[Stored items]
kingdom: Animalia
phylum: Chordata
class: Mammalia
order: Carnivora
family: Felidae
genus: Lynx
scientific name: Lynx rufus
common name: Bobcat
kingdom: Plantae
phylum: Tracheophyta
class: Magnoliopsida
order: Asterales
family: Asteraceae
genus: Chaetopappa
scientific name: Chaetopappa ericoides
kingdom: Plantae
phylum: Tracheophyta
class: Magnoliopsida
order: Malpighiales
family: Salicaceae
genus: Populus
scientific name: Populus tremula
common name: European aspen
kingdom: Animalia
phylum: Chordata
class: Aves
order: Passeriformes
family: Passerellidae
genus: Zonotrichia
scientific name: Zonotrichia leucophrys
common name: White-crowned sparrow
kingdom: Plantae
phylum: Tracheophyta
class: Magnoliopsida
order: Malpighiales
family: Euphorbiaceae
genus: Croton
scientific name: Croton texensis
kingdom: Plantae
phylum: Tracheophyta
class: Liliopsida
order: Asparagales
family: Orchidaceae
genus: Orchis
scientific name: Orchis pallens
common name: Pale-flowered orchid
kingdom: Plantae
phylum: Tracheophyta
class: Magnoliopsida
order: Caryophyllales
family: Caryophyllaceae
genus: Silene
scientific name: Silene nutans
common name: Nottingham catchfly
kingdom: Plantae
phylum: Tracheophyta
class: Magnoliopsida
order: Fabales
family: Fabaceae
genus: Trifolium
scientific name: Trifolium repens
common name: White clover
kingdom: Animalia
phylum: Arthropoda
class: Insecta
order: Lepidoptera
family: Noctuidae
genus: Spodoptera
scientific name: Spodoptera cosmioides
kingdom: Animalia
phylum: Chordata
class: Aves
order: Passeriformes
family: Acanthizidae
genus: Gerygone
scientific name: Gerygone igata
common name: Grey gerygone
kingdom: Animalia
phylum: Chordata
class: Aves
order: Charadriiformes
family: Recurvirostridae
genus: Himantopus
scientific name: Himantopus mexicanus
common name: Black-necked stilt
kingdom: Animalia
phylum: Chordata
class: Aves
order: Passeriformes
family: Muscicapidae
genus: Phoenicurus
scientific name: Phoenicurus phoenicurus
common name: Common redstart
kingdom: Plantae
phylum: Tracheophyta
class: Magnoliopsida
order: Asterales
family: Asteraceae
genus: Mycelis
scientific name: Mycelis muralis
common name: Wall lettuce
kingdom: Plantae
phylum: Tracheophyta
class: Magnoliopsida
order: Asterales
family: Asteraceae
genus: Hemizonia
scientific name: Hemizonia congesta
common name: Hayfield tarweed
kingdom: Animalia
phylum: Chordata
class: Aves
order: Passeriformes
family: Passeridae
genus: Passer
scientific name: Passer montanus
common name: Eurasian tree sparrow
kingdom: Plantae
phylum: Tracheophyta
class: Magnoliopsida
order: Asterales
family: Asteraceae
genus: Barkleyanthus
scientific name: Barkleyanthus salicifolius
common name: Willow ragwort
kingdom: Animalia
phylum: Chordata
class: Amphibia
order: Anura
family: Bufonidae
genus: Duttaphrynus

[EXERCISE INSTRUCTIONS]
Reproduce every row above word for word, keeping each line unchanged.

[SOLUTION TO THE PROBLEM]
kingdom: Animalia
phylum: Chordata
class: Mammalia
order: Carnivora
family: Felidae
genus: Lynx
scientific name: Lynx rufus
common name: Bobcat
kingdom: Plantae
phylum: Tracheophyta
class: Magnoliopsida
order: Asterales
family: Asteraceae
genus: Chaetopappa
scientific name: Chaetopappa ericoides
kingdom: Plantae
phylum: Tracheophyta
class: Magnoliopsida
order: Malpighiales
family: Salicaceae
genus: Populus
scientific name: Populus tremula
common name: European aspen
kingdom: Animalia
phylum: Chordata
class: Aves
order: Passeriformes
family: Passerellidae
genus: Zonotrichia
scientific name: Zonotrichia leucophrys
common name: White-crowned sparrow
kingdom: Plantae
phylum: Tracheophyta
class: Magnoliopsida
order: Malpighiales
family: Euphorbiaceae
genus: Croton
scientific name: Croton texensis
kingdom: Plantae
phylum: Tracheophyta
class: Liliopsida
order: Asparagales
family: Orchidaceae
genus: Orchis
scientific name: Orchis pallens
common name: Pale-flowered orchid
kingdom: Plantae
phylum: Tracheophyta
class: Magnoliopsida
order: Caryophyllales
family: Caryophyllaceae
genus: Silene
scientific name: Silene nutans
common name: Nottingham catchfly
kingdom: Plantae
phylum: Tracheophyta
class: Magnoliopsida
order: Fabales
family: Fabaceae
genus: Trifolium
scientific name: Trifolium repens
common name: White clover
kingdom: Animalia
phylum: Arthropoda
class: Insecta
order: Lepidoptera
family: Noctuidae
genus: Spodoptera
scientific name: Spodoptera cosmioides
kingdom: Animalia
phylum: Chordata
class: Aves
order: Passeriformes
family: Acanthizidae
genus: Gerygone
scientific name: Gerygone igata
common name: Grey gerygone
kingdom: Animalia
phylum: Chordata
class: Aves
order: Charadriiformes
family: Recurvirostridae
genus: Himantopus
scientific name: Himantopus mexicanus
common name: Black-necked stilt
kingdom: Animalia
phylum: Chordata
class: Aves
order: Passeriformes
family: Muscicapidae
genus: Phoenicurus
scientific name: Phoenicurus phoenicurus
common name: Common redstart
kingdom: Plantae
phylum: Tracheophyta
class: Magnoliopsida
order: Asterales
family: Asteraceae
genus: Mycelis
scientific name: Mycelis muralis
common name: Wall lettuce
kingdom: Plantae
phylum: Tracheophyta
class: Magnoliopsida
order: Asterales
family: Asteraceae
genus: Hemizonia
scientific name: Hemizonia congesta
common name: Hayfield tarweed
kingdom: Animalia
phylum: Chordata
class: Aves
order: Passeriformes
family: Passeridae
genus: Passer
scientific name: Passer montanus
common name: Eurasian tree sparrow
kingdom: Plantae
phylum: Tracheophyta
class: Magnoliopsida
order: Asterales
family: Asteraceae
genus: Barkleyanthus
scientific name: Barkleyanthus salicifolius
common name: Willow ragwort
kingdom: Animalia
phylum: Chordata
class: Amphibia
order: Anura
family: Bufonidae
genus: Duttaphrynus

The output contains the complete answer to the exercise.